Reproduce verbatim the item lines that begin at the line containing "text at (1229, 48)" and end after the line containing "text at (1304, 428): 153 -> 253".

# START OF Supplied data

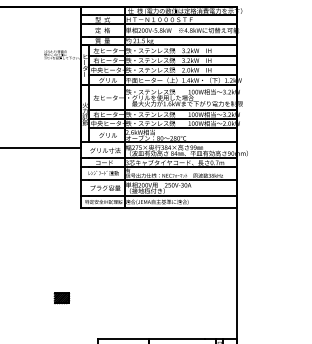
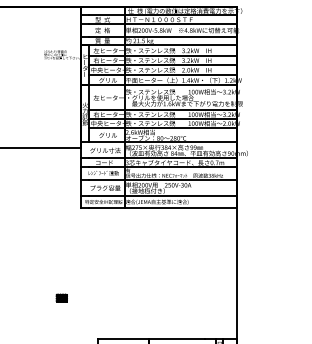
part at (61, 298) size: 18x13 px -> 13x10 px
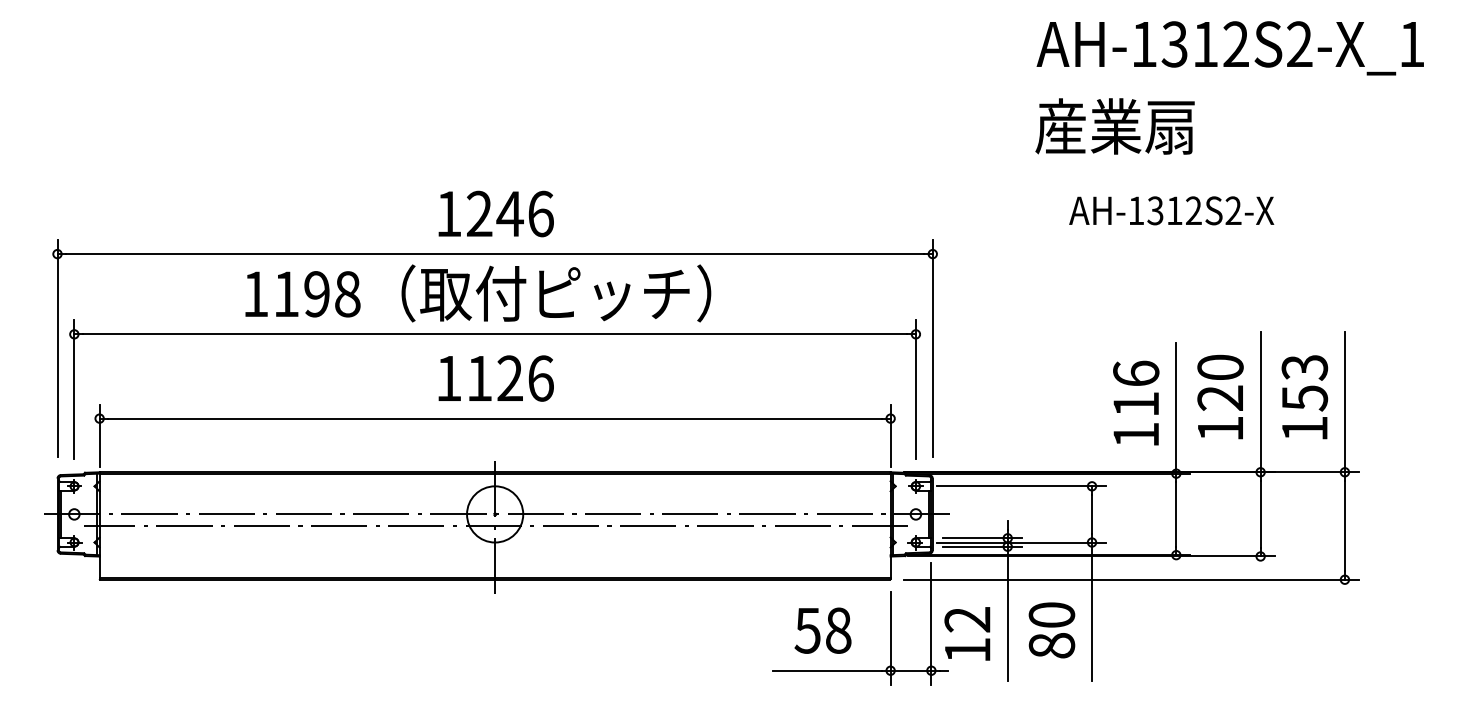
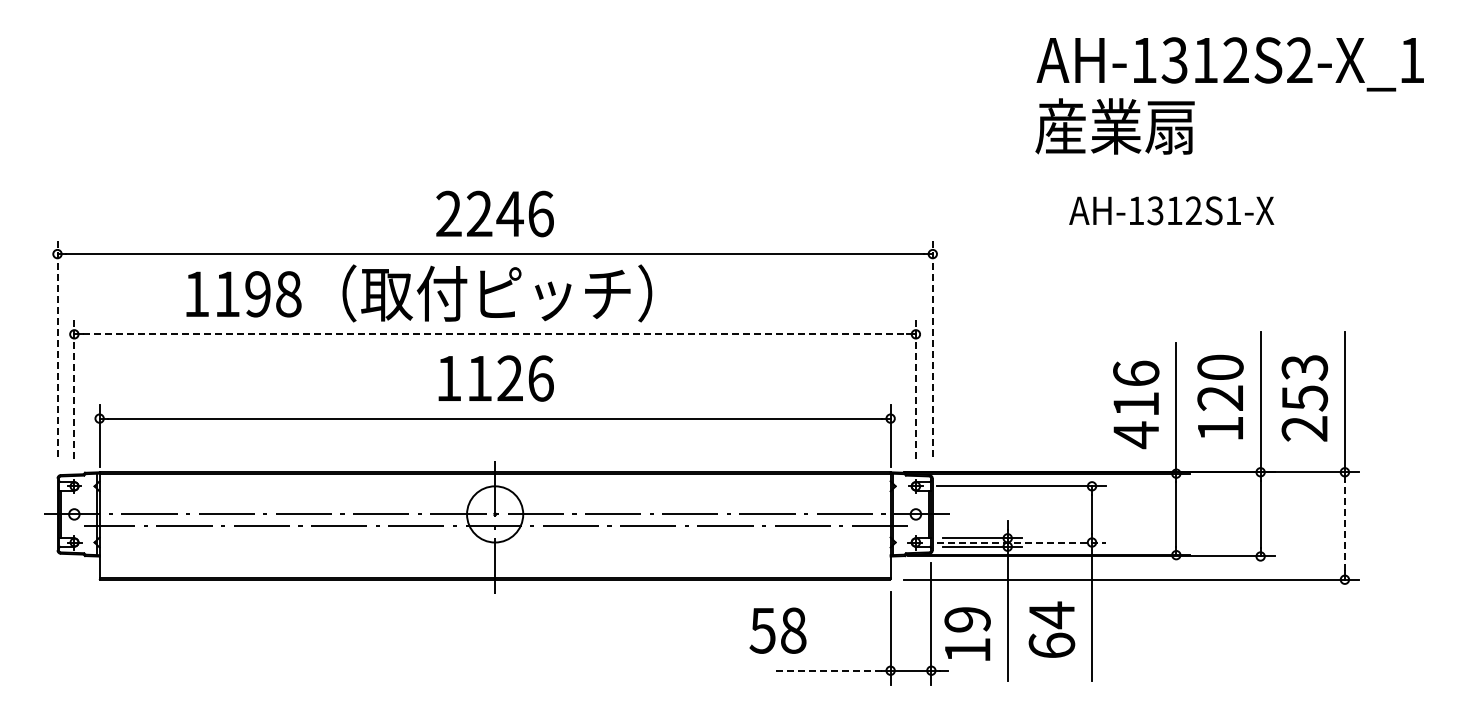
text at (1229, 48) position: (1229, 48) -> (1229, 64)
text at (1233, 210): AH-1312S2-X -> AH-1312S1-X
text at (448, 213): 1246 -> 2246
text at (478, 293) position: (478, 293) -> (419, 293)
line at (495, 334): solid -> dashed
line at (57, 348): solid -> dashed
line at (932, 348): solid -> dashed
line at (74, 388): solid -> dashed
line at (915, 388): solid -> dashed
text at (1304, 428): 153 -> 253
text at (1135, 435): 116 -> 416
line at (1344, 525): solid -> dashed
line at (1021, 542): solid -> dashed
text at (967, 619): 12 -> 19
text at (1051, 629): 80 -> 64
text at (822, 630) position: (822, 630) -> (777, 630)
line at (827, 670): solid -> dashed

# END OF Supplied data

Answer to this exercise
text at (1229, 48) position: (1229, 48) -> (1229, 64)
text at (1233, 210): AH-1312S2-X -> AH-1312S1-X
text at (448, 213): 1246 -> 2246
text at (478, 293) position: (478, 293) -> (419, 293)
line at (495, 334): solid -> dashed
line at (57, 348): solid -> dashed
line at (932, 348): solid -> dashed
line at (74, 388): solid -> dashed
line at (915, 388): solid -> dashed
text at (1304, 428): 153 -> 253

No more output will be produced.